Hey, wow… sure, techdirt isn’t the WSJ, but for a blog it is somewhat authoritative and they’re actually noting that fact that we grant temporary monopolies to creators not as property (or to preserve jobs or to fund private jets for industry execs) but solely to promote the progress of science and the useful arts. Any IP law that retards the progress of science and the useful arts, no matter how many jobs or corporate jets it saves, is unconstitutional. Tell Victoria Espinel that she should be sworn to upholding the constitution, not the corporate profits.

This is relevant now because the press was just kicked out of the anti-“piracy” summit at the white house (by “piracy,” they of course mean vigilante trust busting, not the corporate pirates of the public domain).

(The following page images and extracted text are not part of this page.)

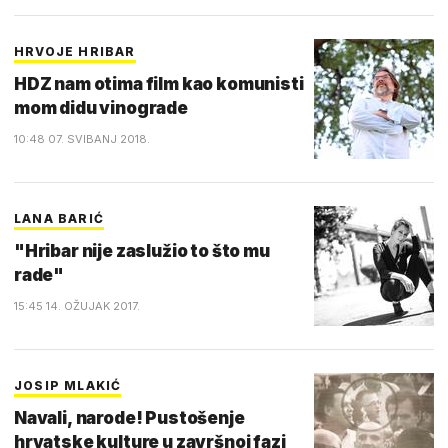
HRVOJE HRIBAR
HDZ nam otima film kao komunisti
mom didu vinograde
10:48 07. SVIBANJ 2018.
LANA BARIĆ
"Hribar nije zaslužio to što mu
rade"
15:45 14. OŽUJAK 2017.
JOSIP MLAKIĆ
Navali, narode! Pustošenje
hrvatske kulture u završnoj fazi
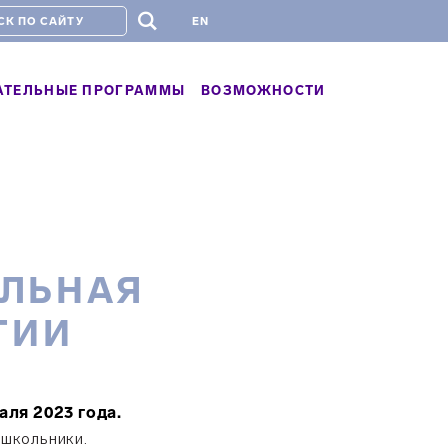
#
EN
АТЕЛЬНЫЕ ПРОГРАММЫ
ВОЗМОЖНОСТИ
ЕЛЬНАЯ
ГИИ
аля 2023 года.
 школьники.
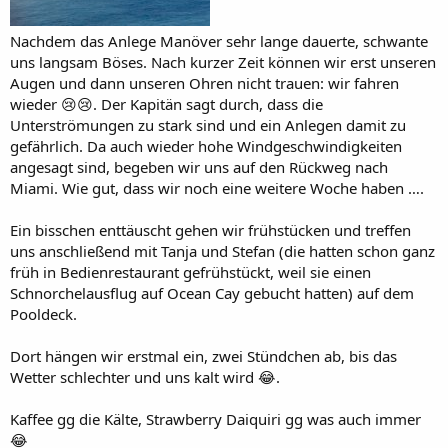
Nachdem das Anlege Manöver sehr lange dauerte, schwante
uns langsam Böses. Nach kurzer Zeit können wir erst unseren
Augen und dann unseren Ohren nicht trauen: wir fahren
wieder 😢😢. Der Kapitän sagt durch, dass die
Unterströmungen zu stark sind und ein Anlegen damit zu
gefährlich. Da auch wieder hohe Windgeschwindigkeiten
angesagt sind, begeben wir uns auf den Rückweg nach
Miami. Wie gut, dass wir noch eine weitere Woche haben ….
Ein bisschen enttäuscht gehen wir frühstücken und treffen
uns anschließend mit Tanja und Stefan (die hatten schon ganz
früh in Bedienrestaurant gefrühstückt, weil sie einen
Schnorchelausflug auf Ocean Cay gebucht hatten) auf dem
Pooldeck.
Dort hängen wir erstmal ein, zwei Stündchen ab, bis das
Wetter schlechter und uns kalt wird 😂.
Kaffee gg die Kälte, Strawberry Daiquiri gg was auch immer
😂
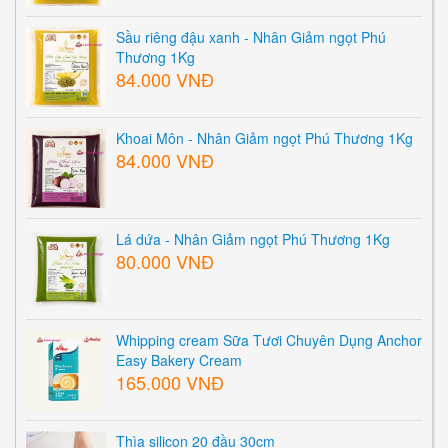
Sầu riêng đậu xanh - Nhân Giảm ngọt Phú
Thương 1Kg
84.000 VNĐ
Khoai Môn - Nhân Giảm ngọt Phú Thương 1Kg
84.000 VNĐ
Lá dứa - Nhân Giảm ngọt Phú Thương 1Kg
80.000 VNĐ
Whipping cream Sữa Tươi Chuyên Dụng Anchor
Easy Bakery Cream
165.000 VNĐ
Thìa silicon 20 đầu 30cm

Posted at 16:41:48 GMT-0700

Category: PoliticsTechnology

Obama!

Friday, November 7, 2008 

Carolyn and I were in Canada for the election. We saw it from the safety of a Russian themed bar called Pravda in Toronto, one of our favorites (the Chicken Kiev is amazing and Andrea the bartender is the best).

We watched on a projection screen as the results came in and the initial McCain victories were soon overwhelmed by a tide of… well… for once not being a land of morons.

We left once the electoral victory was inevitable and heard the results on the radio between Toronto and Guelph. We were happy but not surprised. We listened to people describing how happy they were, Canadian commentators speaking about how “The States” was now not a joke and might perhaps once again participate in the world’s stage as something other than belligerent idiots. It was good.

Now I have to admit a bit of wistfulness at the results. Not that I didn’t want Obama to win… but I’m sorry to see Palin go the way of Kathleen Harris. Palin is such a caricature of extreme white trash, of all that is idiotic and embarrassing in America: the Tonya Harding of Politics but with a body double for her sex tape. I’m sad that tonight Jon Stewart will be boring. That for the next eight (please) years the most ridiculous news will come from somewhere other than the white house. We could have had Palin there and every day would have been a delight of absurdity. I’d trade good leadership for comedy, but it is not an unmitigated win.

Today, on the way out of Canada, I saw something that demonstrated in a small way how monumental this moment of history really is. I followed a black American man through security screening. It was obvious he was used to being given a hard time for his color, for his culture. He expected it, reacted to the scan and the follow up as if it were part of the normal sweat inducing stress he had to live through every day. What broke his stride was when he collected his things after passing the secondary mass spectrograph screening and the Indian screener said to him as he turned away “Yay Obama!”
Across boarders, across centuries, across races this is a moment that renders irrelevant such trivialities as a global depression or wars.

It turned out the guy grew up about 20 blocks from me in Philadelphia. The world is interconnected and small and overnight the good people have a reason to be optimistic. Finally.

Posted at 01:00:09 GMT-0700

Category: Politics

Debate O Rama

Friday, October 3, 2008 

The debate was entertaining. Sarah was not the trainwreck we’d all hoped for after the Couric intervierws, but it had its moments.

I thought most remarkable was that she occasionally went off script and got lost.  The prep worked, but I guess they couldn’t cover every possible question.  There were moments where the Sarah we came to know and love from Couric came out.

Otherwise she filled the time trying to be cute and mugging for the camera, rolling her eyes and making cutsy expressions and spouting folksy aphorisms.